Texto del documento ▸

※ ※ ※

En los días que corren, una gran parte de la ciudadanía, los medios de comunicación, los políticos e intelectuales no cesan de manifestar su repudio ante los últimos acontecimientos de violencia social, los denominados “linchamientos”. Todos estos actores sociales se encuentran enfrentados alrededor de un debate estéril e improductivo, que se pregunta si es peor matar a robar, si está bien o no linchar a un semejante en defensa propia, si en estos casos es válida la llamada “justicia por mano propia”. Sin embargo, las perspectivas de las dos posiciones teóricas en pugna presentan algunas similitudes: ambas implican análisis que no avanzan más allá de los límites planteados por las categorías morales, que suponen exclusivamente la actividad del juicio sobre el bien y el mal. Casi todos estamos de acuerdo y diagnosticamos lo que se presenta como obvio, que en los linchamientos no se cumple el pacto o contrato social que, según Hobbes, es aquello que permitiría salir del estado de naturaleza fundando el Estado. Verificando su fracaso, cabe preguntarnos cómo hay que proceder sabiendo que en aquellos países en los que se aumentó el castigo a la violencia y a los hechos delictivos, la problemática de la inseguridad no mejoró. ¿Deberíamos cambiar la “naturaleza del hombre”, como denominaba Hobbes a las pasiones, para que la gente obedezca dicho contrato, o más bien es necesario empezar a pensar lo social con otras categorías, diferentes de las propuestas por los teóricos contractualistas (Hobbes y Rousseau, digamos) cuatro siglos atrás?
Nos parece pertinente recuperar, para la teoría política, la noción de derecho natural, aquello que podemos llamar los infinitos modos de potencia de la sustancia infinita de Spinoza, la cual, desde el surgimiento de la modernidad hasta el presente, ha sido olvidada y descalificada por las teorizaciones moralistas. Objetamos la perspectiva moral como categoría fundamental para organizar y pacificar las relaciones sociales, porque consideramos que ella no resuelve sino que más bien incrementa la hostilidad. Creemos que la “solución” moral universal conforma una sutura inadecuada frente a los problemas que plantea la vida en común. En ella, uno de los “remedios” para coartar la sexualidad y la agresividad termina por ser uno de los males más peligrosos tanto para el sujeto como para la cultura. La cuestión a ser pensada es cómo producir efectos de libertad y potencia común desde una ética, entendida como infinitos modos de vida de la potencia infinita. La práctica ininterrumpida de una potencia democrática, colectiva e instituyente, no transfiere su virtud política ni la depone ante instituciones meramente procedimentales; por el contrario, genera y anima continuamente esas instituciones que son expresiones de la potencia democrática. El conocimiento y la política, reconociendo la capacidad de pensar y actuar de todos, son las dos grandes vías que conducen hacia la vida buena, dice Spinoza. Si dejáramos de objetivar y silenciar al sujeto trazándole destinos, si evitáramos considerarlo como cognoscible, calculable y manipulable como a una marioneta, sólo allí surgiría la posibilidad de realización de la potencia democrática esbozada por Spinoza; una potencia singular y colectiva a la vez es la única garantía contra el racismo.
Una construcción política supone una invención común en la que hay lugar para lo singular y lo colectivo a la vez “no exenta de desacuerdos ni de antagonismos simbólicos” haciendo comparecer lo imposible, que no se confunde con la impotencia.
* Psicoanalista. Docente en la UBA. Fragmentos del trabajo “Linchamientos: ¿Otra sociedad es posible?”.

※ ※ ※

Sobre la tarea ▸ Indica cuáles son, según Spinoza en el texto sobre los linchamientos, las dos grandes vías que conducen hacia la vida buena.

Los datos ▸
※ ※ ※

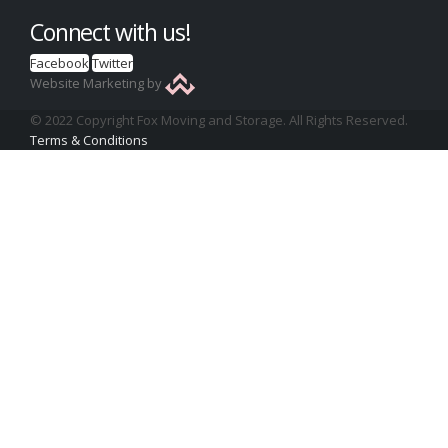
Connect with us!
Facebook
Twitter
Website Marketing by
© 2022 Copyright Fox Moving and Storage. All Rights Reserved.
Terms & Conditions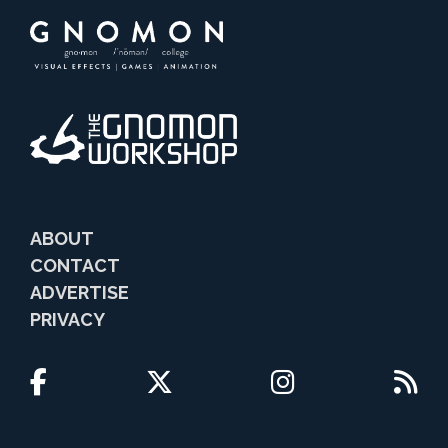
ABOUT
CONTACT
ADVERTISE
PRIVACY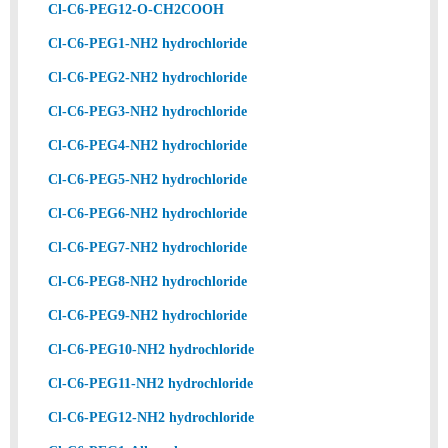
Cl-C6-PEG12-O-CH2COOH
Cl-C6-PEG1-NH2 hydrochloride
Cl-C6-PEG2-NH2 hydrochloride
Cl-C6-PEG3-NH2 hydrochloride
Cl-C6-PEG4-NH2 hydrochloride
Cl-C6-PEG5-NH2 hydrochloride
Cl-C6-PEG6-NH2 hydrochloride
Cl-C6-PEG7-NH2 hydrochloride
Cl-C6-PEG8-NH2 hydrochloride
Cl-C6-PEG9-NH2 hydrochloride
Cl-C6-PEG10-NH2 hydrochloride
Cl-C6-PEG11-NH2 hydrochloride
Cl-C6-PEG12-NH2 hydrochloride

※ ※ ※

Respuesta al ejercicio ▸ El conocimiento y la política.